Monday, May 1, 2017
Posted at 10:24 PM
0 comments (+)
I find that compared to making new friends, I still inherently prefer to be on my own.I don't like it that just because I have had lunch with a group of colleagues a couple of times, they start asking me everyday at lunch time if I am joining them. I don't like it that just because I have gone out to have dinner and drinks, or sang k with them a couple of times, they create a group chat on Whatsapp with me in it and start asking me out every Friday as if it should be a regular thing.
In fact, often times these drinks and k sessions only happen out of convenience. It was something I wanted to do at the time and it was convenient that this group of people were around, so why the hell not? But I don't like it that they start to expect my attendance at these social settings when I never said I was a part of this "thing" going on with them.
When I say 'no' to these people I want to be able to not have to provide a reason or an excuse, but simply because I don't want to or I don't like to. Why do I have to tell you why?

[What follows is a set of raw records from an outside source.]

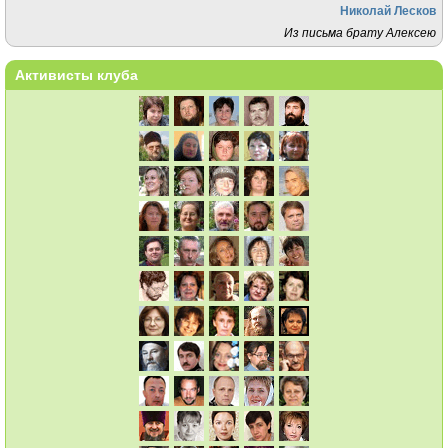
Николай Лесков
Из письма брату Алексею
Активисты клуба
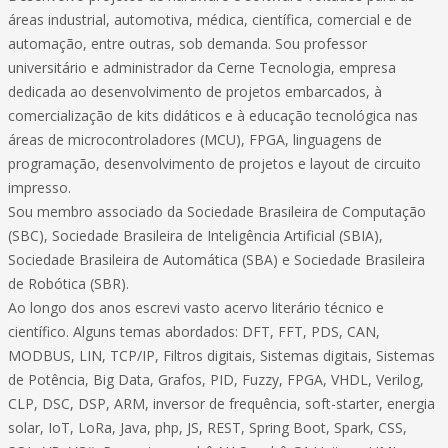
áreas industrial, automotiva, médica, científica, comercial e de
automação, entre outras, sob demanda. Sou professor
universitário e administrador da Cerne Tecnologia, empresa
dedicada ao desenvolvimento de projetos embarcados, à
comercialização de kits didáticos e à educação tecnológica nas
áreas de microcontroladores (MCU), FPGA, linguagens de
programação, desenvolvimento de projetos e layout de circuito
impresso.
Sou membro associado da Sociedade Brasileira de Computação
(SBC), Sociedade Brasileira de Inteligência Artificial (SBIA),
Sociedade Brasileira de Automática (SBA) e Sociedade Brasileira
de Robótica (SBR).
Ao longo dos anos escrevi vasto acervo literário técnico e
científico. Alguns temas abordados: DFT, FFT, PDS, CAN,
MODBUS, LIN, TCP/IP, Filtros digitais, Sistemas digitais, Sistemas
de Potência, Big Data, Grafos, PID, Fuzzy, FPGA, VHDL, Verilog,
CLP, DSC, DSP, ARM, inversor de frequência, soft-starter, energia
solar, IoT, LoRa, Java, php, JS, REST, Spring Boot, Spark, CSS,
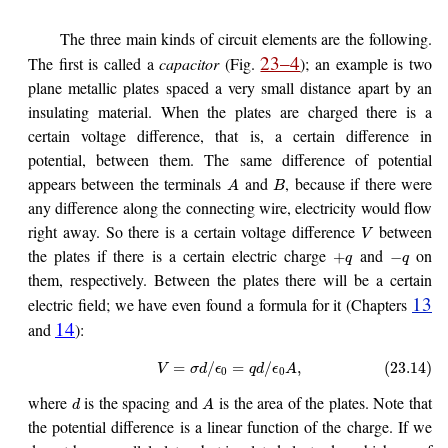
The three main kinds of circuit elements are the following.
23–4
The first is called a
capacitor
(Fig.
); an example is two
plane metallic plates spaced a very small distance apart by an
insulating material. When the plates are charged there is a
certain voltage difference, that is, a certain difference in
potential, between them. The same difference of potential
appears between the terminals
and
, because if there were
A
B
any difference along the connecting wire, electricity would flow
right away. So there is a certain voltage difference
between
V
the plates if there is a certain electric charge
and
on
+
−
q
q
them, respectively. Between the plates there will be a certain
13
electric field; we have even found a formula for it (Chapters
14
and
):
=
/
=
/
,
(23.14)
V
σ
d
ϵ
q
d
ϵ
A
0
0
where
is the spacing and
is the area of the plates. Note that
d
A
the potential difference is a linear function of the charge. If we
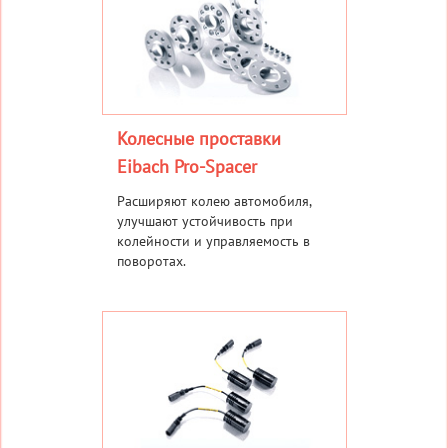
Колесные проставки
Eibach Pro-Spacer
Расширяют колею автомобиля,
улучшают устойчивость при
колейности и управляемость в
поворотах.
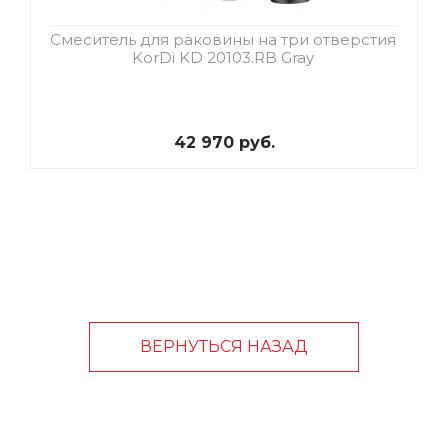
Смеситель для раковины на три отверстия
KorDi KD 20103.RB Gray
42 970 руб.
ВЕРНУТЬСЯ НАЗАД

You asked, I said no, the end.
Knowing someone, or allowing someone to get to know me all over again, right from the start is just too much effort. I can't be fucked, honestly, about any of that. I don't want to have to explain myself or my thoughts or decisions to anybody again. All the people who should get it would've gotten it by now. Anybody else that comes after.. well, quota's full. I don't care about being understood by any of them new people in my life. It's just not worth any of the trouble to me.
I just want to be on my own. I don't want to be a part of anything.
Yes, I am fucked up. But we know that by now amirite.